Now I try to find the best values for parameters of my model. First I run a Random Search with all the parameters I have chosen to test (n_estimators, max_depth, min_child_weight, gamma, subsample, colsample_bytree). I chose recall as a strategy to evaluate the performance of the cross-validated model on the validation set. By setting n_jobs equal to -1 I allow parallel execution on all processors. For the cross-validation split strategy I use the KFold with 10 splits. Also, I set return_train_score to True.

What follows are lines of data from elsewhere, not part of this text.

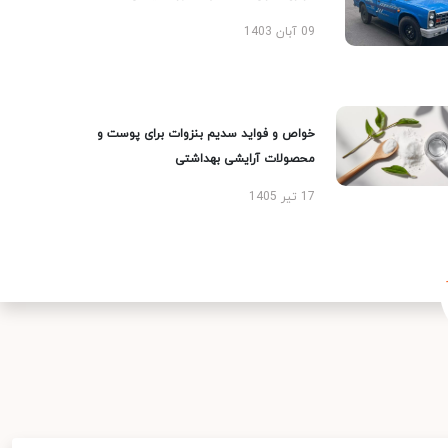
09 آبان 1403
خواص و فواید سدیم بنزوات برای پوست و
محصولات آرایشی بهداشتی
17 تیر 1405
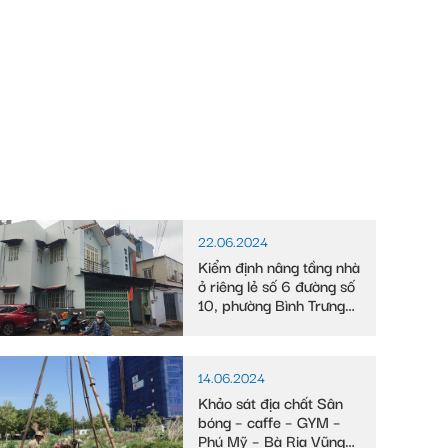
22.06.2024
Kiểm định nâng tầng nhà
ở riêng lẻ số 6 đường số
10, phường Bình Trưng
Tây
14.06.2024
Khảo sát địa chất Sân
bóng – caffe – GYM –
Phú Mỹ – Bà Rịa Vũng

The return_train_score is used to get detailed information on how different parameter settings affect the trade-off between overfitting/underfitting.

# model
model = RandomForestClassifier()
num_split = 10
cv = StratifiedKFold(n_splits=num_split, random_state=None, shuffle=False)
# define RandomSearch
search = RandomizedSearchCV(model, const.SPACE_RANDOM_FOREST, random_state=0,
scoring='recall', n_jobs=-1, cv=cv
, return_train_score=True)
# execute search
result = search.fit(X_train, y_train)
# result of the search
print("Best Score: ", result.best_score_)
print("Best Hyperparameters: ", result.best_params_)

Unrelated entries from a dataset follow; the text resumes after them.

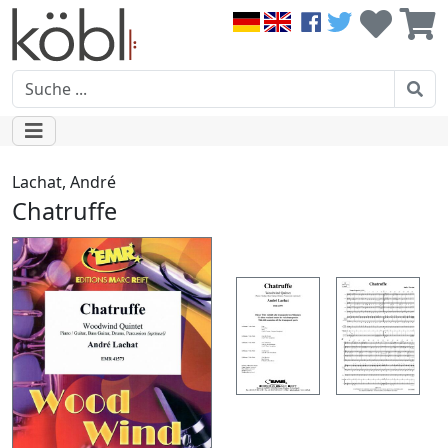
Lachat, André
Chatruffe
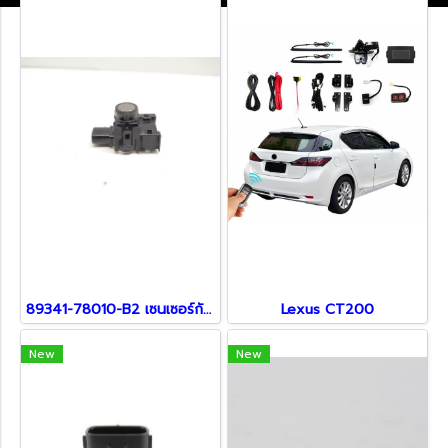
89341-78010-B2 เซนเซอร์กันชน สำหรับรถ Lexus
Lexus CT200
New
New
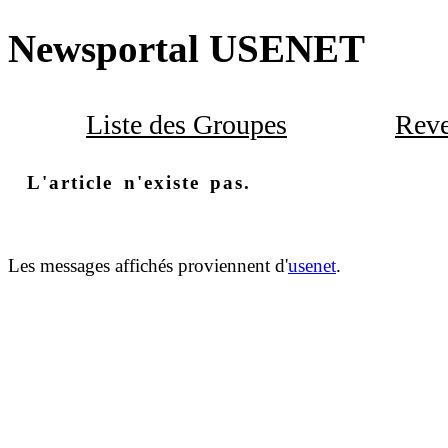
Newsportal USENET
Liste des Groupes
Reve
L'article n'existe pas.
Les messages affichés proviennent d'
usenet
.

Then I carry out a Grind Search, using the parameters chosen for the model in the previous step. I carry out this research on the parameter reg_alpha: regularization term L1 on weights. Looking at the graph we notice that when the parameter is less than 1 overfitting occurs.

# model
model = XGBClassifier(use_label_encoder=False)
# set param to model
model.set_params(**best_param)
number_split = 10
cv = KFold(n_splits=number_split, random_state=None, shuffle=False)
# search space as a dictionary
space = dict()
# Similar accuracy in all numbers of predictors, so I choose the smallest number
of predictors
# and do a RandomSearch around this number
space['reg_alpha'] = [1e-5, 1e-2, 0.1, 1, 100, 200]
# define GrindSearch (slowest solution but more accuracy)
search = GridSearchCV(model, space, n_jobs=-1, cv=cv, scoring=const.SCORING, return_
train_score=True)
# execute search
result = search.fit(X_train, y_train)
# result of the search
print("Best Score: ", result.best_score_)
print("Best Hyperparameters: ", result.best_params_)

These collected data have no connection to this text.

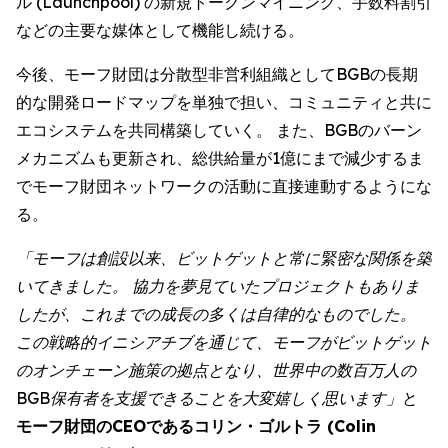
ル (Launchpool) の新規トークンマイニング、手数料割引
などの主要な媒体として機能し続ける。
今後、モーフ財団は分散型非営利組織としてBGBの長期
的な開発ロードマップを単独で担い、コミュニティと共に
エコシステムを共同構築していく。 また、BGBのバーン
メカニズムも更新され、総供給量が1億にまで減少するま
でモーフ財団ネットワークの活動に直接連動するようにな
る。
「モーフは創設以来、ビットゲットと常に緊密な関係を築
いてきました。 協力を夢見ていたプロジェクトもありま
したが、これまでの成長の多くは自律的なものでした。
この戦略的イニシアチブを通じて、モーフがビットゲット
のオンチェーン施策の拠点となり、世界中の数百万人の
BGB保有者を支援できることを大変嬉しく思います」
と
モーフ財団のCEOであるコリン・ゴルトラ (Colin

In conclusion, I set the previously chosen parameters to my model and train it on the entire training set and run the test on the test set (so far never used).

# define model
model = XGBClassifier(use_label_encoder=False)
# set best params found for this model
model.set_params(**best_param)
model.fit(X_train, y_train)
# predict
y_pred = model.predict(X_test)
# calculate the accuracy score
acc = accuracy_score(y_test, y_pred)
# calculate the recall score
recall = recall_score(y_test, y_pred)
print("\nAccuracy: ", "{:.2f}".format(acc * 100), "%")
print("Recall score: ", "{:.2f}".format(recall * 100), "%\n")
print("Train score: ", model.score(X_train, y_train))
print("Test score: ", model.score(X_test, y_test))

Output:

Accuracy: 81.92 %
Recall score: 90.32 %
Train score: 0.8147915357217683
Test score: 0.8191593352883676
precision recall f1-score support
class 0 1.00 0.82 0.90 1984
class 1 0.13 0.90 0.23 62
accuracy 0.82 2046
macro avg 0.56 0.86 0.56 2046
weighted avg 0.97 0.82 0.88 2046

Finally, I draw the confusion matrix and the importance of the features.

Conclusion

The model can be considered good because although the dataset was strongly unbalanced, it is able to correctly predict the minority class. Looking at the confusion matrix, it can be seen that out of 62 times the label 0 is correctly predicted 56 times and erroneously 6. As regards label 1, it is noted that out of 1984 times it is correctly predicted 1620 times and erroneously 364.
The recall metric, on the other hand, indicates a value of 90.32%.